David Ojalvo
Geçtiğimiz hafta sonu, birçok gazetede ve gazetelerin internet sitelerinde bir atama haberi yer aldı. Devlet hizmeti yükümlülüğü gereği, kuramın çıktığı Rize’nin Çamlıhemşin ilçesinde, Ağustos 2010 itibariyle mecburi hizmeti tamamlamıştım. Akabinde, Eylül ayında girmem gereken tıpta uzmanlık sınavı, Kamu Personeli Seçme Sınavı’ndaki kopya skandalı sonucunda, Aralık ayına ertelendi. Aralık ayındaki sınavın sonuçlanması ve uzmanlık eğitimi için naklen İstanbul’a atanmam önceki Cuma günü sonuçlandı. Rize’den ayrılmamla birlikte, doğal olarak, görevim bir başka meslektaşıma devrolacaktı. Bürokratik işlemler ve devletimizin kanun ve kuralları çerçevesinde gerçekleşen bu sürecin, özünde konu olmasına gerek yoktu. Ne var ki, dini kimliğim ele alındığında ve de görevimi devrettiğim meslektaşım Filistin kökenli olunca, basına konuk olduk.
***
Yazı arşivim incelendiğinde, açık bir şekilde mesleğimi ele almaktan uzak durduğum görülecektir. İki yıl boyunca yaşadığım il Rize olduğu üzere, kültürel ve turistik bazı yazılarımda Rize’den söz ettim.

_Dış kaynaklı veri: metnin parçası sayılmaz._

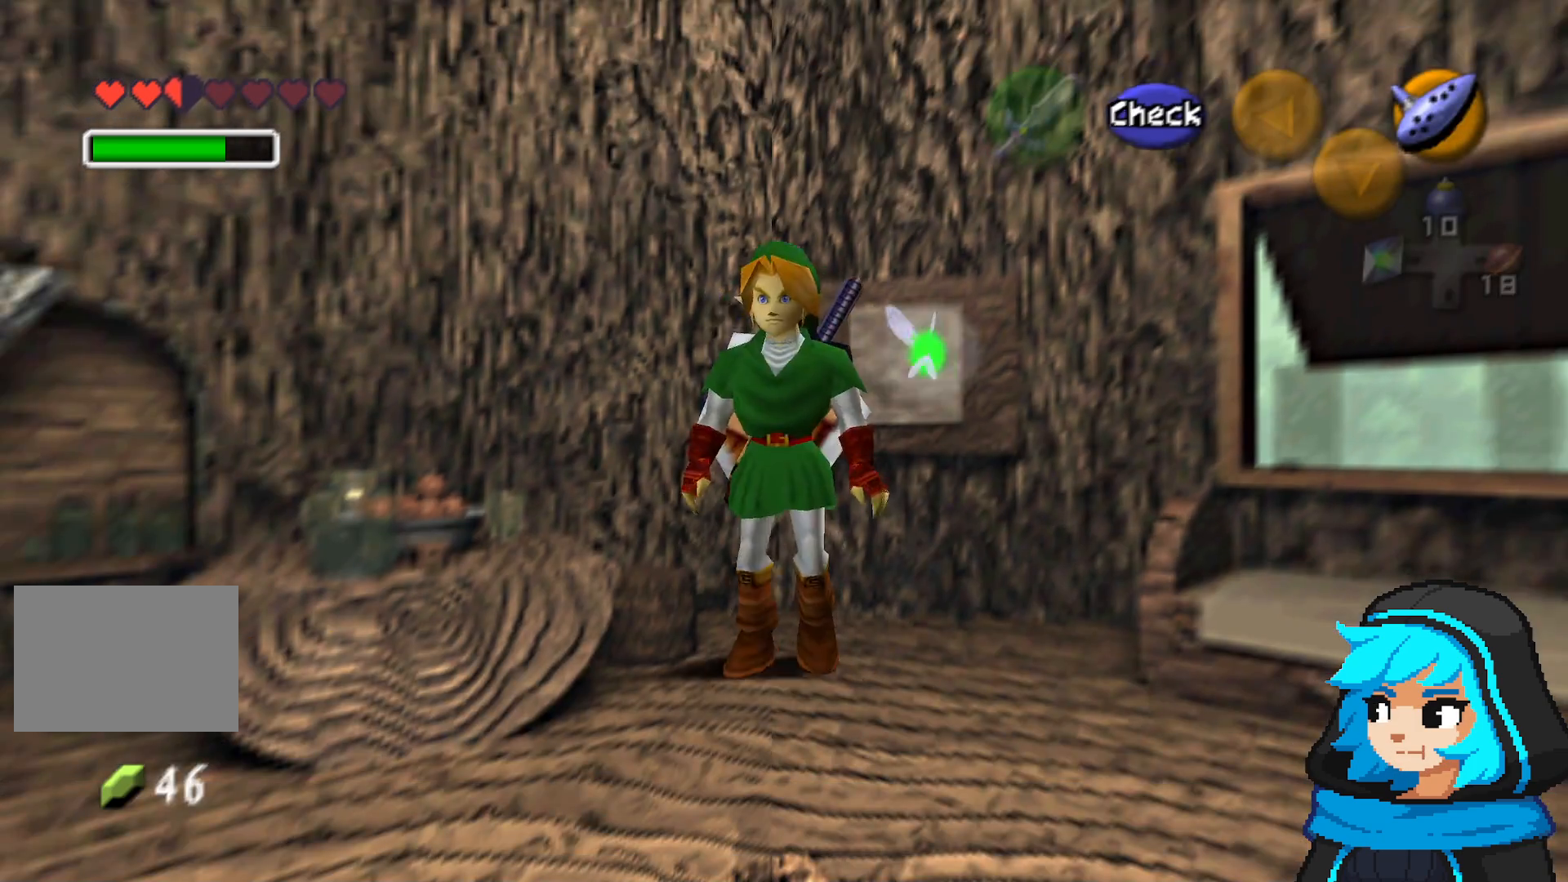
{"buttons": [], "left_stick": "up-left", "events": [[233, "left_stick", "down-left"], [383, "left_stick", "left"], [483, "left_stick", "up-left"]]}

Rize’nin Çamlıhemşin ilçesi, görülmesi, gezilmesi gereken yerlerden… Çamlıhemşin’deki doğal güzellikleri görmeye dünyanın dört bir yanından turistiler geliyor. Böylesine özel bir coğrafyada görev yapabildiğim için kendimi fazlasıyla şanslı sayıyorum.
***
Çamlıhemşin’de göreve başladığım ilk günden son zamana dek, ismimin ilgi çektiğini paylaşabilirim. Kaldı ki, ilçede hekimlik yapan ilk dini açıdan azınlık vatandaşı da değildim. Anlatabildiğim kadarıyla aile kökenlerimin nereden geldiğini aktarmaya çalıştım. Doğma büyüme Türk vatandaşıydım, dedelerimin bu topraklarda hatırı sayılır bir tarihi vardı.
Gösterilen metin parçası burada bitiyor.